Seven crops up a lot here. Seven days Brunhilda waits in the castle with Walter, as related already, trying to get her eyes sorted, then another seven, then she makes him wait seven more before she’ll put out (and even THEN she won’t, unless he marries her again). Then when he goes to see the sorcerer he has to spend twice seven days in a cave hiding from his vampire wife till the night of the new moon. Again, seven days after declaring his love for “the unknown” woman he marries her. Seven and three, both important magical numbers. Three times the sorcerer warns him before raising Brunhilda from the dead, three times seven days before he can bring home his new vampire wife, and three wives in all, the last of which kills him, the snake.
This is really - what’s another word for interesting? No, I used intriguing already. Where’s my thesaurus? Let’s see: no help there either. Compelling? Well anyway, it’s the first time I can see that the actual origin of a vampire is attempted. Okay, the Moor prince, but we’re not told how he became a vampire, or maybe the child was one already - after all, he couldn’t be killed. No, I think this is the first - certainly the most well thought-out and detailed - example of a Wiki Howto on the creation of a vampire. It wouldn’t be used again much if at all: the idea of a vampire rising from the grave only worked once they had already been made one, and the most popular and usual way was for another vampire to make them. The modern, as it were, idea of a vampire seems to be that they never actually died (although Rice does have her vampires go through “the human death” before they can join up the nightcrawlers club) but possess, through their vampirism, lives extended to near immortality.
It’s also the first time a vampire is created either against its will or without its knowledge. Brunhilda is dead, happily waiting for eternal resurrection on Judgement Day, and doesn’t ask for or expect to be climbing out of her coffin, shaking the graveyard dirt from her hair and dislodging startled worms who had assumed they were in for the night. It’s all achieved through the agency of a mortal, one who can’t accept loss or death, and done for entirely selfish (and, let’s be honest, not very well considered) reasons.

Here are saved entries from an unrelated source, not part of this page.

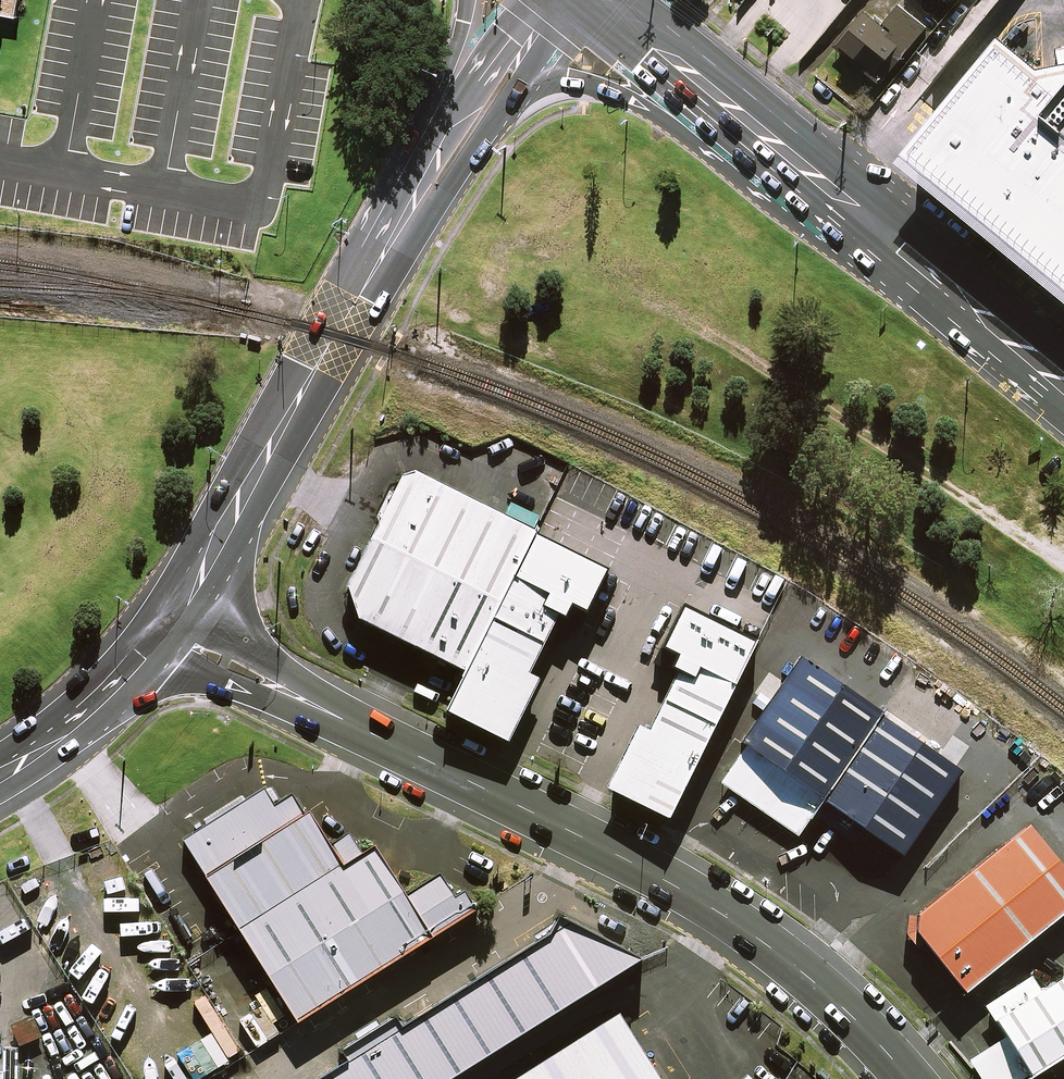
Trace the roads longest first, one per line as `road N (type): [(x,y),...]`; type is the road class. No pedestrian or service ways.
road 1 (tertiary): [(910,1078),(813,981),(720,912),(168,633)]
road 2 (secondary): [(417,205),(168,633)]
road 3 (secondary): [(797,161),(685,135),(594,84),(520,85)]
road 4 (secondary): [(593,0),(797,161)]
road 5 (secondary): [(1063,411),(938,308),(902,248)]
road 6 (secondary): [(168,633),(69,734),(0,774)]
road 7 (secondary): [(902,248),(975,283),(1063,354)]
road 8 (secondary): [(429,161),(534,0)]
road 9 (secondary): [(429,161),(465,0)]
road 10 (secondary): [(520,85),(455,175),(417,205)]
road 11 (secondary): [(797,161),(902,248)]

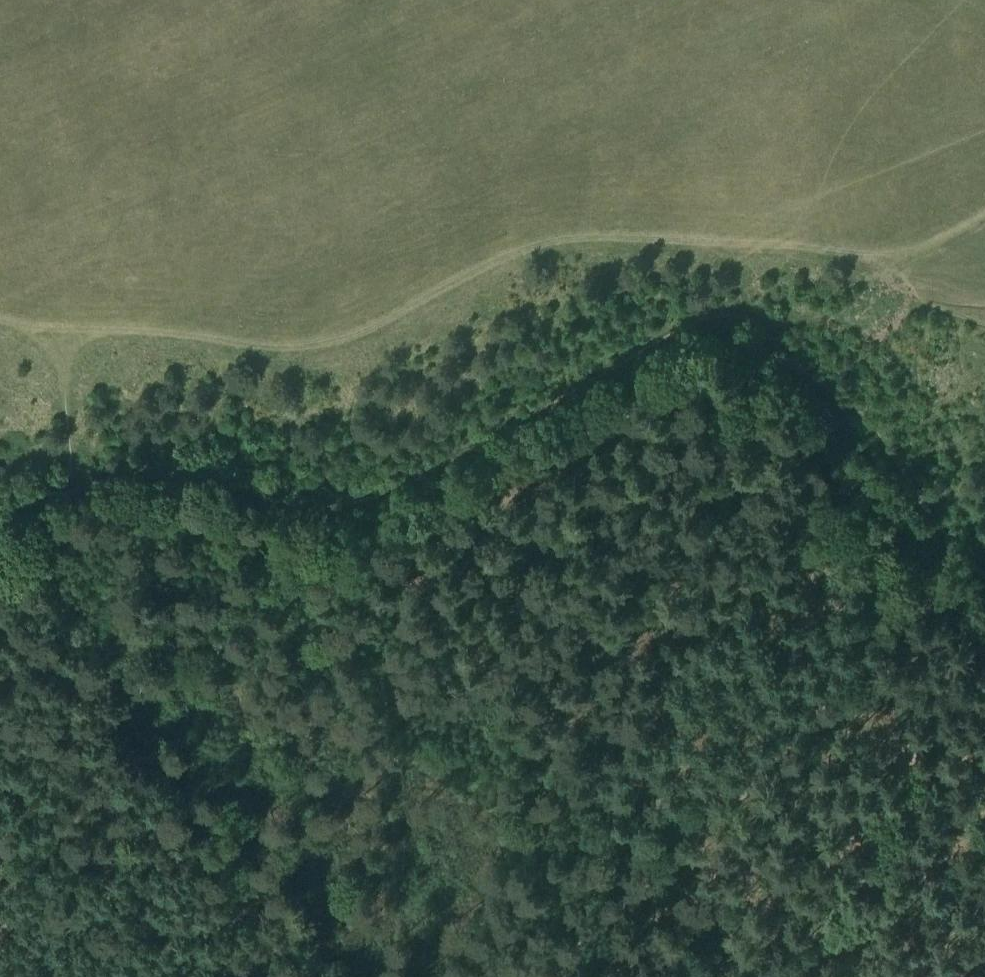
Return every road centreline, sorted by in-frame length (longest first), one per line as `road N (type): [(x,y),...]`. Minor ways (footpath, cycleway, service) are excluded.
road 1 (track): [(0,348),(72,357),(169,341),(307,365),(543,259),(596,246),(817,257),(907,281),(984,231)]
road 2 (track): [(973,575),(907,601),(546,976)]
road 3 (track): [(907,281),(768,360)]
road 4 (track): [(72,357),(70,501)]

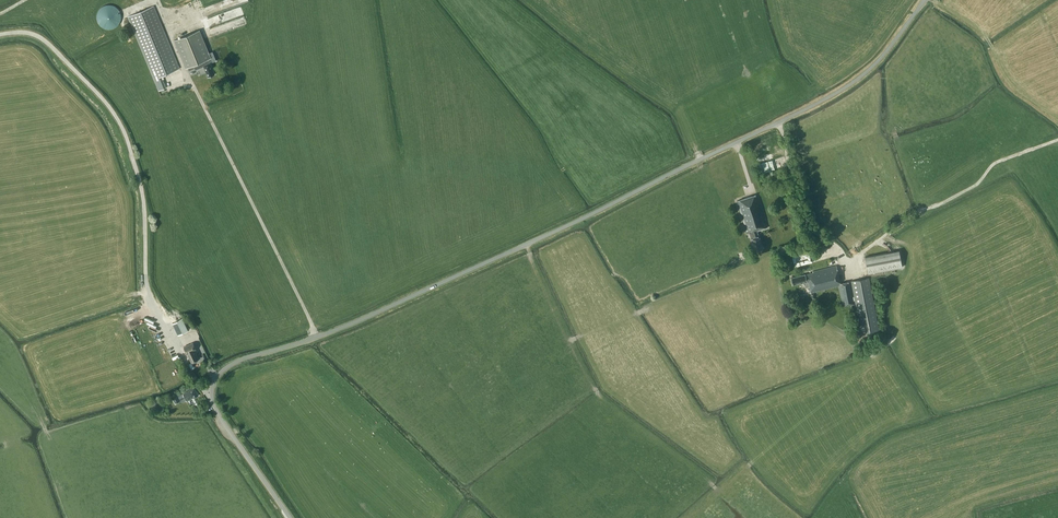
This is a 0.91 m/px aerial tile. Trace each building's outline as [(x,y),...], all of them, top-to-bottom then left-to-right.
[(97,13),(97,17),(97,20),(98,23),(100,25),(103,27),(106,28),(109,29),(112,28),(115,27),(118,25),(120,23),(121,20),(121,17),(121,13),(120,10),(118,8),(115,6),(112,5),(109,4),(106,5),(103,6),(100,8),(98,10),(97,13)] [(128,16),(159,91),(166,88),(161,76),(180,68),(154,6),(128,16)] [(199,30),(174,40),(185,68),(193,65),(195,70),(203,66),(207,77),(214,75),(208,59),(210,58),(206,49),(203,39),(199,30)] [(764,219),(765,219),(757,194),(736,201),(747,233),(750,232),(752,237),(751,238),(755,251),(763,248),(758,231),(768,228),(766,222),(765,222),(764,219)] [(899,250),(865,257),(868,273),(902,267),(899,250)] [(861,333),(879,330),(869,277),(840,283),(837,265),(813,271),(813,272),(815,279),(816,279),(818,291),(838,286),(841,298),(841,297),(843,306),(855,304),(861,333)] [(809,286),(810,293),(818,291),(816,279),(815,279),(813,272),(791,276),(793,285),(805,282),(806,286),(809,286)] [(172,322),(178,334),(188,329),(183,318),(172,322)] [(187,354),(191,362),(198,359),(194,350),(196,350),(192,342),(184,347),(187,354)] [(185,398),(186,400),(193,397),(193,398),(198,395),(194,387),(180,395),(181,397),(179,398),(176,393),(171,396),(175,403),(182,399),(185,398)]
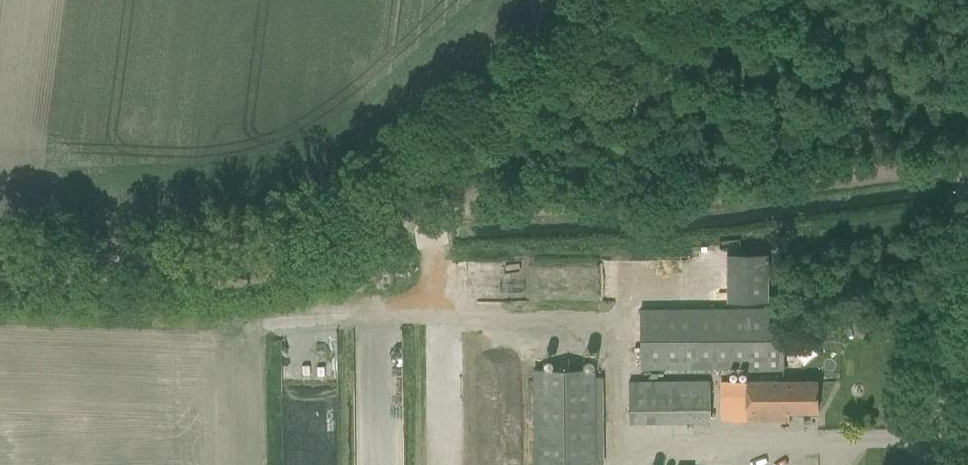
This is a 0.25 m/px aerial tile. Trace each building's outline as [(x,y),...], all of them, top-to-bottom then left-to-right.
[(641,307),(641,369),(747,368),(747,370),(784,370),(784,308),(779,308),(641,307)] [(800,326),(787,337),(797,350),(811,339),(800,326)] [(534,464),(597,464),(597,368),(534,369),(534,464)] [(710,380),(629,381),(629,422),(711,421),(710,380)] [(721,381),(721,419),(769,419),(789,419),(789,412),(818,411),(818,380),(784,381),(747,381),(721,381)]
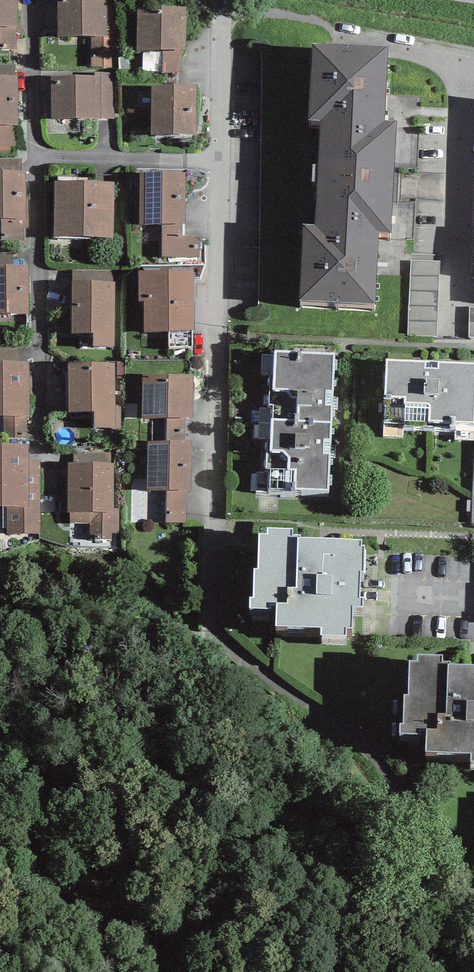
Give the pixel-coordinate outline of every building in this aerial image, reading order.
[(2,34),(2,53),(20,53),(20,0),(0,0),(0,34),(2,34)] [(59,48),(94,47),(94,73),(118,73),(118,0),(59,0),(59,48)] [(191,76),(192,15),(142,15),(141,57),(163,57),(162,76),(191,76)] [(395,60),(313,55),(309,133),(324,134),(318,234),(304,233),(299,312),(381,317),(385,246),(399,247),(406,133),(390,132),(395,60)] [(121,81),(54,81),(54,133),(121,133),(121,81)] [(0,84),(0,152),(23,152),(22,84),(0,84)] [(203,91),(151,93),(153,142),(204,140),(203,91)] [(0,177),(0,228),(1,228),(1,248),(28,248),(28,177),(0,177)] [(191,181),(141,181),(141,258),(191,258),(191,181)] [(58,185),(57,242),(115,243),(116,187),(58,185)] [(441,263),(412,261),(408,335),(437,337),(441,263)] [(0,273),(0,322),(32,322),(32,273),(0,273)] [(78,278),(78,290),(118,288),(117,275),(78,278)] [(144,336),(196,335),(194,275),(142,277),(144,336)] [(74,290),(75,340),(95,340),(96,354),(120,353),(118,289),(74,290)] [(337,357),(273,354),(267,493),(330,496),(337,357)] [(438,366),(438,373),(426,372),(426,365),(387,364),(384,425),(473,429),(473,368),(438,366)] [(0,367),(0,424),(32,424),(31,367),(0,367)] [(120,369),(67,370),(68,420),(95,419),(95,435),(121,435),(120,369)] [(143,378),(142,424),(193,425),(194,379),(143,378)] [(192,445),(147,445),(146,524),(187,525),(188,494),(191,494),(192,445)] [(0,450),(0,514),(32,514),(33,451),(0,450)] [(118,469),(69,469),(70,529),(91,529),(91,547),(119,546),(118,469)] [(364,639),(366,549),(293,547),(293,538),(268,537),(268,543),(258,543),(256,616),(276,617),(276,637),(364,639)] [(406,663),(405,736),(427,736),(427,763),(473,764),(473,675),(445,675),(445,663),(406,663)]
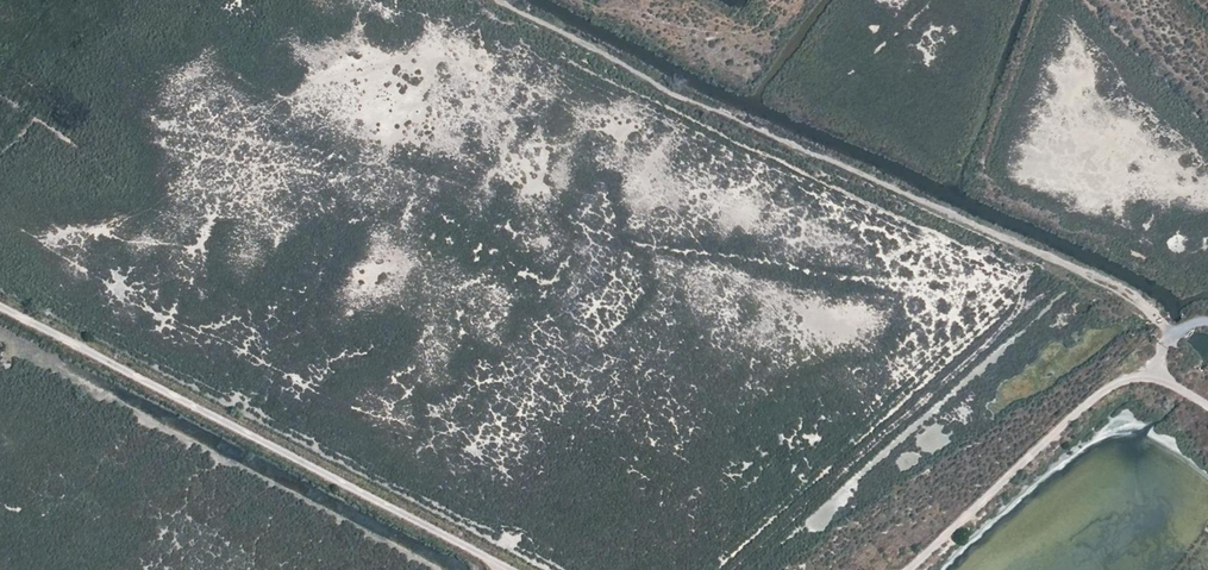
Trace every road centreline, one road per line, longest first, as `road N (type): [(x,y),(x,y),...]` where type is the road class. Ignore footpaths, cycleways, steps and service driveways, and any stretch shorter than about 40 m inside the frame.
road 1 (track): [(1169,333),(1155,315),(473,18),(457,0)]
road 2 (track): [(0,311),(494,569)]
road 3 (track): [(910,569),(1104,390),(1154,369)]

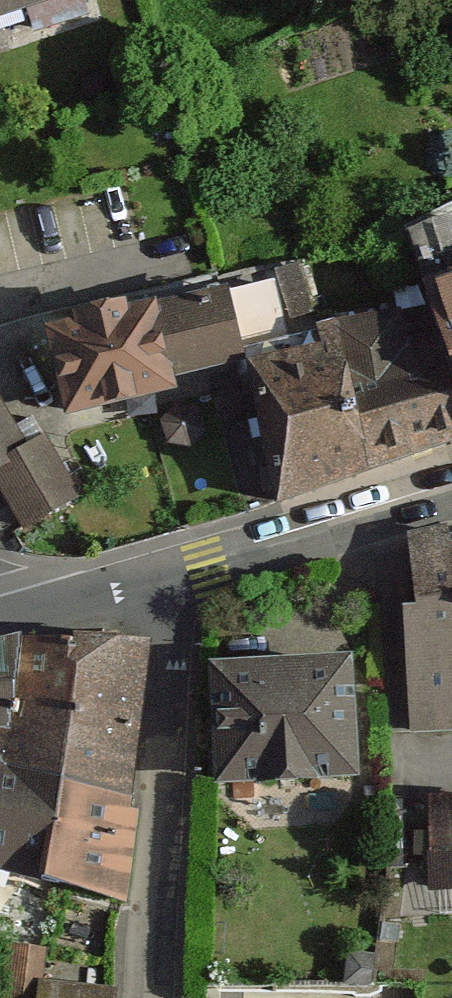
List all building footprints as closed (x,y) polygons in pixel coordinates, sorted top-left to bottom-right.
[(39,0),(0,0),(0,12),(39,0)] [(291,318),(322,309),(307,259),(277,268),(291,318)] [(177,371),(240,356),(220,277),(36,322),(62,425),(183,396),(177,371)] [(429,289),(451,368),(451,282),(429,289)] [(451,440),(451,368),(429,289),(335,319),(370,463),(451,440)] [(240,356),(278,494),(370,463),(335,319),(240,356)] [(22,529),(82,493),(43,428),(21,441),(0,407),(0,493),(22,529)] [(403,554),(405,730),(451,732),(451,545),(403,554)] [(137,795),(150,633),(20,634),(10,682),(0,683),(0,746),(3,768),(137,795)] [(352,654),(201,660),(206,782),(357,776),(352,654)] [(120,895),(137,795),(3,768),(0,785),(0,874),(120,895)] [(451,885),(451,793),(435,792),(434,885),(451,885)] [(114,979),(35,977),(35,997),(114,997),(114,979)]
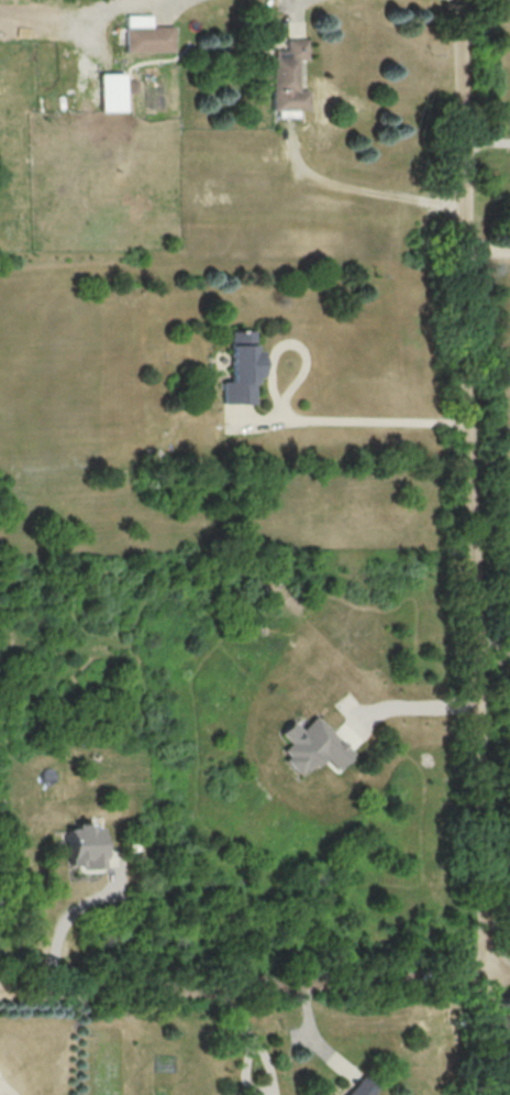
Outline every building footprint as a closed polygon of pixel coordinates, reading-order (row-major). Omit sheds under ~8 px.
[(123,13),(149,14),(149,26),(171,26),(171,52),(123,52),(123,13)] [(282,39),(304,39),(304,61),(293,61),(295,87),(304,89),(304,109),(269,110),(268,48),(284,48),(282,39)] [(97,73),(123,73),(123,108),(97,108),(97,73)] [(126,81),(140,80),(140,94),(126,94),(126,81)] [(224,330),(253,329),(253,348),(258,351),(258,375),(253,377),(253,404),(217,405),(215,375),(225,375),(224,330)] [(312,714),(351,753),(336,768),(321,754),(299,777),(280,759),(285,754),(279,748),(288,741),(279,732),(290,721),(300,726),(312,714)] [(75,823),(91,822),(91,828),(99,828),(100,847),(103,847),(103,867),(82,868),(81,865),(67,865),(65,828),(75,828),(75,823)] [(369,1093),(372,1094),(346,1094),(364,1074),(377,1085),(369,1093)]
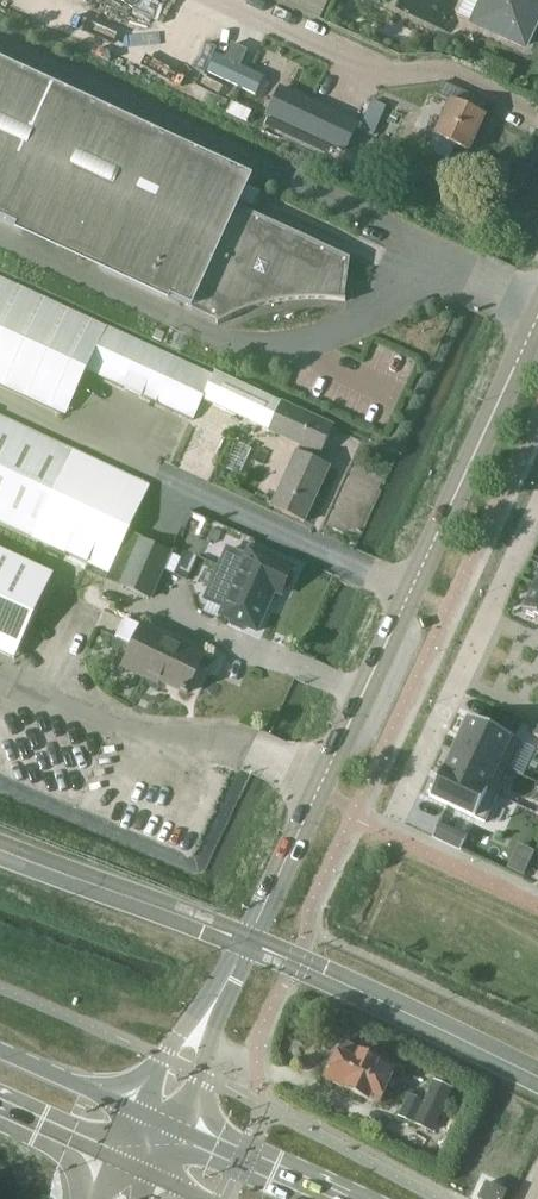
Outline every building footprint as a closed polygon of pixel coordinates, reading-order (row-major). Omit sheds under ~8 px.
[(473,22),(525,46),(537,17),(537,0),(483,0),(473,22)] [(215,55),(207,73),(255,95),(263,78),(215,55)] [(19,228),(20,227),(19,227),(33,198),(96,228),(92,236),(99,254),(96,255),(101,269),(169,300),(170,298),(192,308),(194,305),(215,315),(218,322),(216,323),(217,325),(230,318),(244,312),(258,307),(272,304),(286,301),(301,300),(316,299),(330,300),(345,302),(345,299),(339,299),(344,263),(236,213),(252,178),(0,61),(0,220),(19,228)] [(443,84),(437,97),(451,104),(435,138),(471,154),(487,119),(468,110),(474,98),(443,84)] [(280,89),(268,115),(320,139),(346,151),(358,125),(332,113),(280,89)] [(375,133),(387,103),(372,97),(360,127),(375,133)] [(0,279),(0,386),(65,416),(85,374),(193,423),(204,399),(264,427),(270,429),(282,403),(215,373),(214,377),(0,279)] [(282,403),(270,429),(269,432),(301,446),(272,510),(305,525),(330,468),(314,461),(317,454),(321,455),(334,427),(282,403)] [(110,573),(149,488),(0,418),(0,523),(110,573)] [(237,443),(225,469),(239,476),(251,449),(237,443)] [(150,598),(170,553),(140,540),(120,585),(150,598)] [(227,550),(206,599),(223,607),(219,615),(230,620),(231,625),(242,630),(246,627),(257,632),(274,593),(280,596),(283,590),(288,589),(293,578),(290,574),(292,568),(249,549),(245,557),(227,550)] [(15,659),(54,575),(0,550),(0,652),(15,659)] [(522,613),(537,620),(537,578),(522,613)] [(202,658),(124,620),(115,639),(132,648),(122,668),(146,680),(148,676),(186,694),(202,658)] [(522,744),(468,718),(455,745),(509,770),(522,744)] [(497,796),(509,770),(455,745),(444,770),(443,771),(497,796)] [(485,823),(497,796),(443,771),(444,770),(442,769),(429,797),(485,823)] [(432,838),(460,851),(467,837),(439,824),(432,838)] [(342,1044),(324,1082),(378,1106),(394,1071),(359,1054),(360,1052),(342,1044)] [(430,1133),(450,1090),(432,1082),(422,1104),(407,1097),(398,1118),(430,1133)] [(478,1198),(502,1198),(505,1193),(485,1183),(478,1198)]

But Raupach doesn’t allow this to make us feel any sort of sympathy towards or pity for the vampire; she didn’t ask to be Born to Darkness (copyright Anne Rice, 1975) but now that she’s up and about, she isn’t going to be shy about using her powers, so there’s no “ah poor woman look what happened to her.” Oh no. She’s a monster, and must be destroyed.
The moral is good too, in that the one who started it all gets his comeuppance in the end, though to be honest living as a shadow among his fellow humans, eternal loneliness for the rest of his life should have been punishment enough, i think. The idea of the snake is just stupid, unless it’s meant to be a gigantic worm, in which case, well, it’s still stupid. Terrible ending to a really really good story.
One final point: about three times Brunhilda is described as “terrific”, but it’s clear that here the author is using the word in its original form, whose meaning was to terrify or be terrible. Odd to think how the meaning has changed so almost completely in reverse, so that now terrific means something good, or better than good, when back then it was a description of the worst kind of thing. How words change over time.